Scientific classification
- Kingdom: Animalia
- Phylum: Arthropoda
- Class: Insecta
- Order: Coleoptera
- Suborder: Polyphaga
- Infraorder: Cucujiformia
- Family: Chrysomelidae
- Genus: Aphthona
- Species: A. czwalinae
- Binomial name: Aphthona czwalinae Weise, 1888

= Aphthona czwalinae =

- Authority: Weise, 1888

Species of beetle

Aphthona czwalinae is a species of leaf beetle known as the black leafy spurge flea beetle. It is used as an agent of biological pest control against the noxious weed leafy spurge (Euphorbia esula).

The adult beetle is shiny black and about 3 millimeters long. The female lays eggs on the soil next to leafy spurge, its host plant, during the summer months. The larva emerges in 16 or 17 days. It is white with a light brown head. It goes to work feeding on the roots of the plant throughout the winter and spring and then pupates in the soil until emerging as an adult in early summer. As the larvae weaken the roots the adults feed on the leaves and flowers of the plant, killing the plant outright or allowing infection by opportunistic fungi.

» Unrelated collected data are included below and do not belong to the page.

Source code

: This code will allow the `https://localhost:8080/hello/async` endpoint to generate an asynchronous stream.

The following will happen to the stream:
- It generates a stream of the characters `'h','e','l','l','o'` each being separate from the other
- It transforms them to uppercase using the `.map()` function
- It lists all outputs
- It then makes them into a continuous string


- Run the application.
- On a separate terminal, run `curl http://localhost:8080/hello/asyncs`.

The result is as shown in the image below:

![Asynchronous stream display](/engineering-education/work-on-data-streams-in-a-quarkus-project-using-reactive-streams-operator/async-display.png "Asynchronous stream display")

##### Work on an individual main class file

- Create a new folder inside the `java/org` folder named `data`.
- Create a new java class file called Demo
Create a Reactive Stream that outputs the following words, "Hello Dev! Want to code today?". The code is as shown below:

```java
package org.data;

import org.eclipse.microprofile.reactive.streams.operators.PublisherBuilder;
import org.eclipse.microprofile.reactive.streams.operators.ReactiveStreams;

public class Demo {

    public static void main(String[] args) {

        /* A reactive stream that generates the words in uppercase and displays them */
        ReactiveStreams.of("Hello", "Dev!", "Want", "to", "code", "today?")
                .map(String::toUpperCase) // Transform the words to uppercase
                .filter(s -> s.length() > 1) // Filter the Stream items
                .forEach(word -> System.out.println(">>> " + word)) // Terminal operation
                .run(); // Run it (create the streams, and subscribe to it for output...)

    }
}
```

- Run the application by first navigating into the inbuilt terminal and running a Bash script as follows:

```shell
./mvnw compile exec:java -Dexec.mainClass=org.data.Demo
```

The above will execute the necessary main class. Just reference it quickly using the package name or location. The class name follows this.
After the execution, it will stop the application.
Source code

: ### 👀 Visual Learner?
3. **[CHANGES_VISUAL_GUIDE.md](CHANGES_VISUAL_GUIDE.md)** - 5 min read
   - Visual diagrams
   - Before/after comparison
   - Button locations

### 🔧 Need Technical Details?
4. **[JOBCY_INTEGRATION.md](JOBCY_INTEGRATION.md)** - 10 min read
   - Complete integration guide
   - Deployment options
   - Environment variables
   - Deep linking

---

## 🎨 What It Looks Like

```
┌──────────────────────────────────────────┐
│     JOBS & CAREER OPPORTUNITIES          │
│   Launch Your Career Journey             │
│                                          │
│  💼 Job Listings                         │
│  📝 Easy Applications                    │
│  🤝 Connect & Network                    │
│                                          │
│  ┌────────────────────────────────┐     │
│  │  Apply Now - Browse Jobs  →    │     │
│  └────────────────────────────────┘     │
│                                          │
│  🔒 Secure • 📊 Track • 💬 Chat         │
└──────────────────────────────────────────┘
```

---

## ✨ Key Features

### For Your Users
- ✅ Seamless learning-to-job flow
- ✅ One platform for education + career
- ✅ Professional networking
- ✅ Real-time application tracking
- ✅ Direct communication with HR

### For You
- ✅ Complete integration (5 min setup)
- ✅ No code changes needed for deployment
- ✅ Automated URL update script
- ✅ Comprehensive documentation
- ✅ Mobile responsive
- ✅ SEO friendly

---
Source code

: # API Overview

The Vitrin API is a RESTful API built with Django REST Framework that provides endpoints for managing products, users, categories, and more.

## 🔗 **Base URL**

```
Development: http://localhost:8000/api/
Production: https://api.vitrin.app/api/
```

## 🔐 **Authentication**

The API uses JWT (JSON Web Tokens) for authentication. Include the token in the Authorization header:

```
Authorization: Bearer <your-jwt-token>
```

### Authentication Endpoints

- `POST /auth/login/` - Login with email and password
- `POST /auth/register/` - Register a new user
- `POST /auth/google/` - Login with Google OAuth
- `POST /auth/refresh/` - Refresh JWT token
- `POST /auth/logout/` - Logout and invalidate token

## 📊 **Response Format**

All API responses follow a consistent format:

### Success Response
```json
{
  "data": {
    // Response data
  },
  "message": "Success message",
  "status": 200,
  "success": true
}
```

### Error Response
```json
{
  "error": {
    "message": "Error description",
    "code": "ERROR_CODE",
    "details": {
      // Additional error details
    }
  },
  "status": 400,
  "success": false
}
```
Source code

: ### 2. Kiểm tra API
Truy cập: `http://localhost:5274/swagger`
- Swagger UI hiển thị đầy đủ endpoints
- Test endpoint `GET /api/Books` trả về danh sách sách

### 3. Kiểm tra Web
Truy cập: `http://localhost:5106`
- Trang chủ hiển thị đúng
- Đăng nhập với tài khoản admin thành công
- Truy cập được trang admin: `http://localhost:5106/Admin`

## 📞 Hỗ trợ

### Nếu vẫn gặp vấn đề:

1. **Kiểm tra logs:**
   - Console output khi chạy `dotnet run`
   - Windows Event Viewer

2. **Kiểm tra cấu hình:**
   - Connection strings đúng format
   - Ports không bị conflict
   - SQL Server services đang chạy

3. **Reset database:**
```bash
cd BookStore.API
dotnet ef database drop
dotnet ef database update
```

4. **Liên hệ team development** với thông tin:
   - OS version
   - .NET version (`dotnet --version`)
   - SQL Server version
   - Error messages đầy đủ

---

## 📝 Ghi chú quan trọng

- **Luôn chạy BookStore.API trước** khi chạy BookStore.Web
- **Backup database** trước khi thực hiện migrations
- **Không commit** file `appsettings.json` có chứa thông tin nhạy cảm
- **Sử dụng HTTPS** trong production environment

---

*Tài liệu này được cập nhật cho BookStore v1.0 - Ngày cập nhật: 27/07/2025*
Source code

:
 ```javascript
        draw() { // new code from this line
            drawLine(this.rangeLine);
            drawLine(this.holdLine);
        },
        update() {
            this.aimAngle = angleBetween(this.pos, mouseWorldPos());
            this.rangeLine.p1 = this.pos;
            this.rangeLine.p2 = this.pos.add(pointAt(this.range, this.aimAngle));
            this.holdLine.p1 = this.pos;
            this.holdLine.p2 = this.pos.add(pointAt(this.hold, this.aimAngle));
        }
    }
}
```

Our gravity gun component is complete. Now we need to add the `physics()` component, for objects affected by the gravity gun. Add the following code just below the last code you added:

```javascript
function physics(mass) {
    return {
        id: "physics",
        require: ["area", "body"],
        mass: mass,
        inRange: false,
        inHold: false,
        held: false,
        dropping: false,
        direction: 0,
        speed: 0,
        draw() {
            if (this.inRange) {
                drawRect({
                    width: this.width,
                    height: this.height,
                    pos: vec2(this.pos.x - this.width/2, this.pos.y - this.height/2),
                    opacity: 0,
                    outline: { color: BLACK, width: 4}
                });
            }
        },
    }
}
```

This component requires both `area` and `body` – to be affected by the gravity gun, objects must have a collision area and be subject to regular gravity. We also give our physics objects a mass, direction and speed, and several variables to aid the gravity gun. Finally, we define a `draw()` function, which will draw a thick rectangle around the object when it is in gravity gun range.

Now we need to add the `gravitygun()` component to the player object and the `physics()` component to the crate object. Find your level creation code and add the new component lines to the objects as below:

This beetle is native to eastern Europe and central Asia. It was first released as a biocontrol agent for leafy spurge in the United States in the late 1980s. It was thought to be a major factor is the success of biocontrol efforts for leafy spurge until it was discovered that most of what was thought to be A. czwalinae was in fact A. lacertosa. With this realization A. czwalinae stopped being an important component in Aphthona leafy spurge control. A. czwalinae had not been verified to persist in North Dakota or Minnesota for several years, until Roehrdanz documented it in Eastern Montana in 2006.